According to Harold Wimmer, the ALA’s president and CEO, “This is simply unacceptable. Everyone has a fundamental right to breathe healthy air. Our nation’s leaders must do more to protect the health of all Americans.”

The report examines data collected between 2013 and 2015, measuring particle pollution and ozone pollution. Both pollutants can lead to health problems such as asthma, cancer, as well as reproductive and cardiovascular problems.

The ALA report calls directly on President Donald Trump, EPA chief Scott Pruitt, and congress, to work to improve air quality. According to the report, this includes action to fight climate change by reduction of carbon emissions.

Trump signed an executive order last month to reverse many of his predecessor’s measures to address climate change.

The ALA documented 204 counties, where 39 percent of the US population are exposed to dangerous levels of ozone or particle pollution. That includes about 25 percent fewer people than last year’s report, which found 52 percent of the population was living in such areas.

The report documents three year cycles, so part of the reason for improvement was that this report did not include 2012 – a year with unusually high air pollution. However, other improvements were still tracked around the country. According ALA vice president for national policy, Janice Nolen, “one of the great things about doing this report for 18 years is we’ve seen the progress, especially in ozone.”

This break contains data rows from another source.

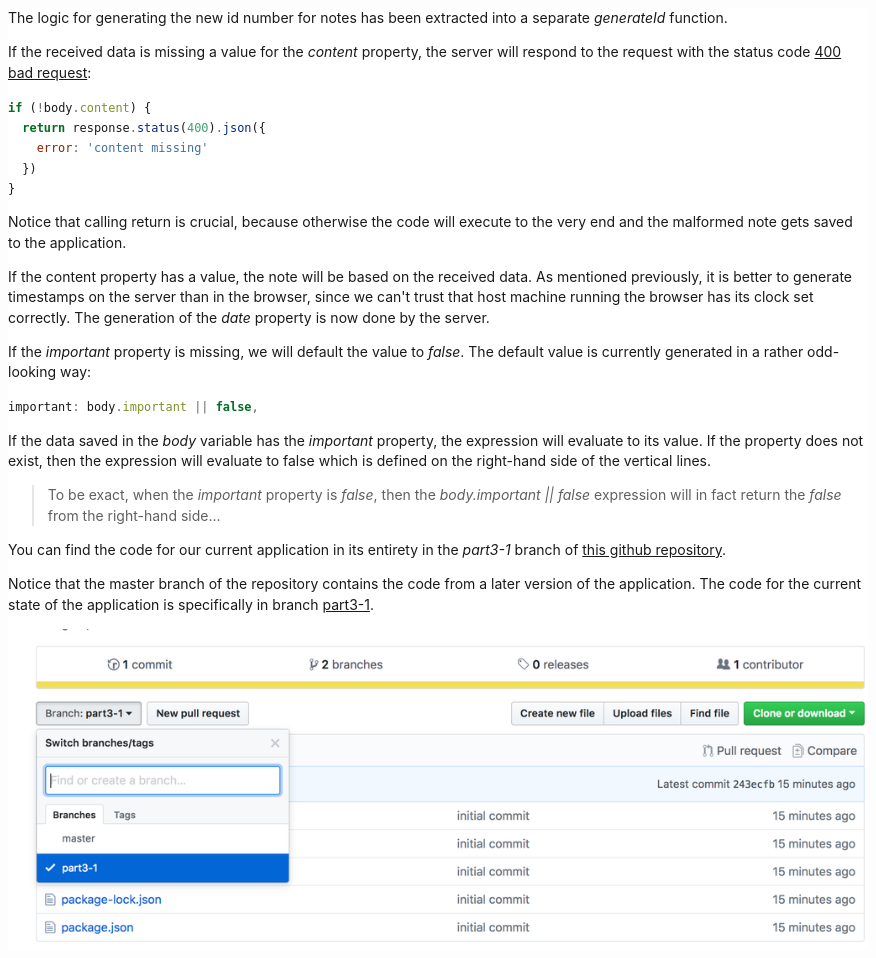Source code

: 
The logic for generating the new id number for notes has been extracted into a separate _generateId_ function.


If the received data is missing a value for the <i>content</i> property, the server will respond to the request with the status code [400 bad request](https://www.w3.org/Protocols/rfc2616/rfc2616-sec10.html#sec10.4.1):

```js
if (!body.content) {
  return response.status(400).json({ 
    error: 'content missing' 
  })
}
```


Notice that calling return is crucial, because otherwise the code will execute to the very end and the malformed note gets saved to the application.


If the content property has a value, the note will be based on the received data. As mentioned previously, it is better to generate timestamps on the server than in the browser, since we can't trust that host machine running the browser has its clock set correctly. The generation of the <i>date</i> property is now done by the server.


If the <i>important</i> property is missing, we will default the value to <i>false</i>. The default value is currently generated in a rather odd-looking way:

```js
important: body.important || false,
```


If the data saved in the _body_ variable has the <i>important</i> property, the expression will evaluate to its value. If the property does not exist, then the expression will evaluate to false which is defined on the right-hand side of the vertical lines.


> To be exact, when the <i>important</i> property is <i>false</i>, then the <em>body.important || false</em> expression will in fact return the <i>false</i> from the right-hand side...


You can find the code for our current application in its entirety in the <i>part3-1</i> branch of [this github repository](https://github.com/fullstack-hy2020/part3-notes-backend/tree/part3-1).


Notice that the master branch of the repository contains the code from a later version of the application. The code for the current state of the application is specifically in branch [part3-1](https://github.com/fullstack-hy2020/part3-notes-backend/tree/part3-1).

![](../../images/3/21.png)
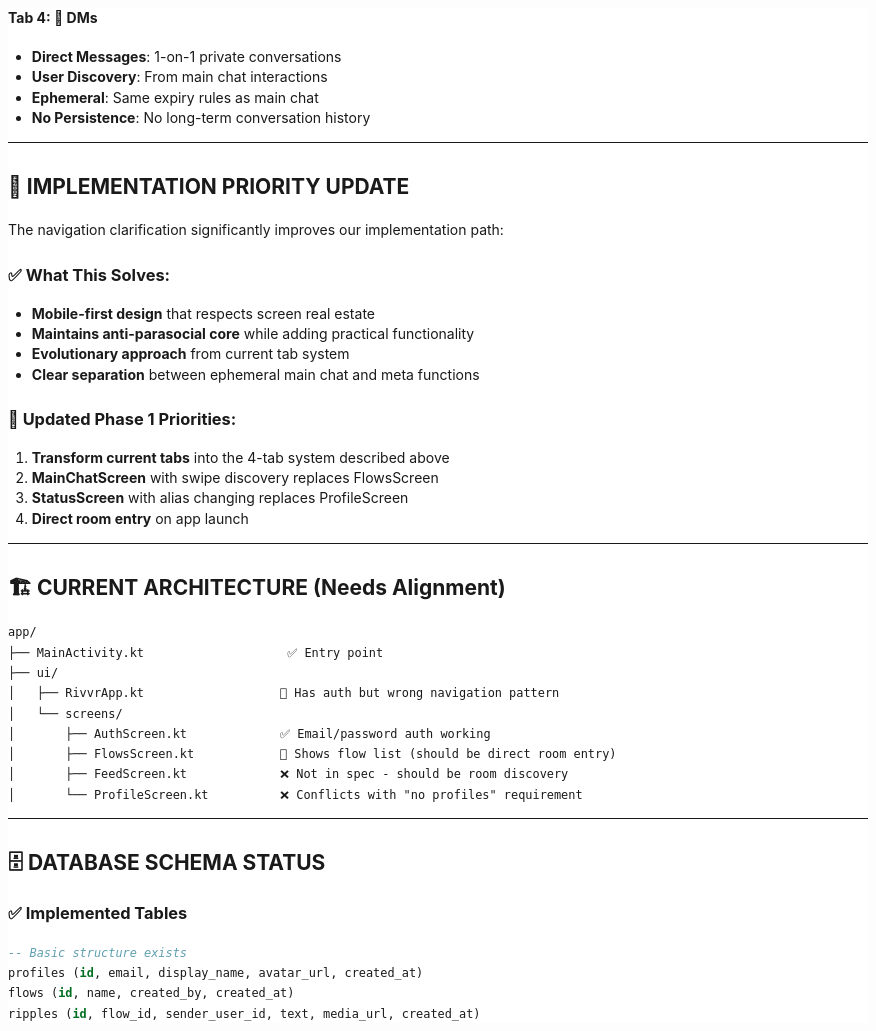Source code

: #### **Tab 4: 📱 DMs**
- **Direct Messages**: 1-on-1 private conversations
- **User Discovery**: From main chat interactions
- **Ephemeral**: Same expiry rules as main chat
- **No Persistence**: No long-term conversation history

---

## 🔄 **IMPLEMENTATION PRIORITY UPDATE**

The navigation clarification significantly improves our implementation path:

### ✅ **What This Solves:**
- **Mobile-first design** that respects screen real estate
- **Maintains anti-parasocial core** while adding practical functionality
- **Evolutionary approach** from current tab system
- **Clear separation** between ephemeral main chat and meta functions

### 🎯 **Updated Phase 1 Priorities:**
1. **Transform current tabs** into the 4-tab system described above
2. **MainChatScreen** with swipe discovery replaces FlowsScreen
3. **StatusScreen** with alias changing replaces ProfileScreen
4. **Direct room entry** on app launch

---

## 🏗️ **CURRENT ARCHITECTURE** (Needs Alignment)

```
app/
├── MainActivity.kt                    ✅ Entry point
├── ui/
│   ├── RivvrApp.kt                   🔄 Has auth but wrong navigation pattern
│   └── screens/
│       ├── AuthScreen.kt             ✅ Email/password auth working
│       ├── FlowsScreen.kt            🔄 Shows flow list (should be direct room entry)
│       ├── FeedScreen.kt             ❌ Not in spec - should be room discovery
│       └── ProfileScreen.kt          ❌ Conflicts with "no profiles" requirement
```

---

## 🗄️ **DATABASE SCHEMA STATUS**

### ✅ **Implemented Tables**
```sql
-- Basic structure exists
profiles (id, email, display_name, avatar_url, created_at)
flows (id, name, created_by, created_at) 
ripples (id, flow_id, sender_user_id, text, media_url, created_at)
```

Of the 25 cities with the worst ozone pollution, twenty experienced a reduction in the number of high-ozone days, according to the report. Out of the 25 cities with the highest levels of particle pollution, 15 saw improvement. However, among cities with the worst short-term particle pollution from events such as drought and wildfires saw more days with high levels of this pollution, exacerbated by climate change.

The report reads:

“The ‘State of the Air 2017’ report adds to the evidence that a changing climate [is] making it harder to protect human health.”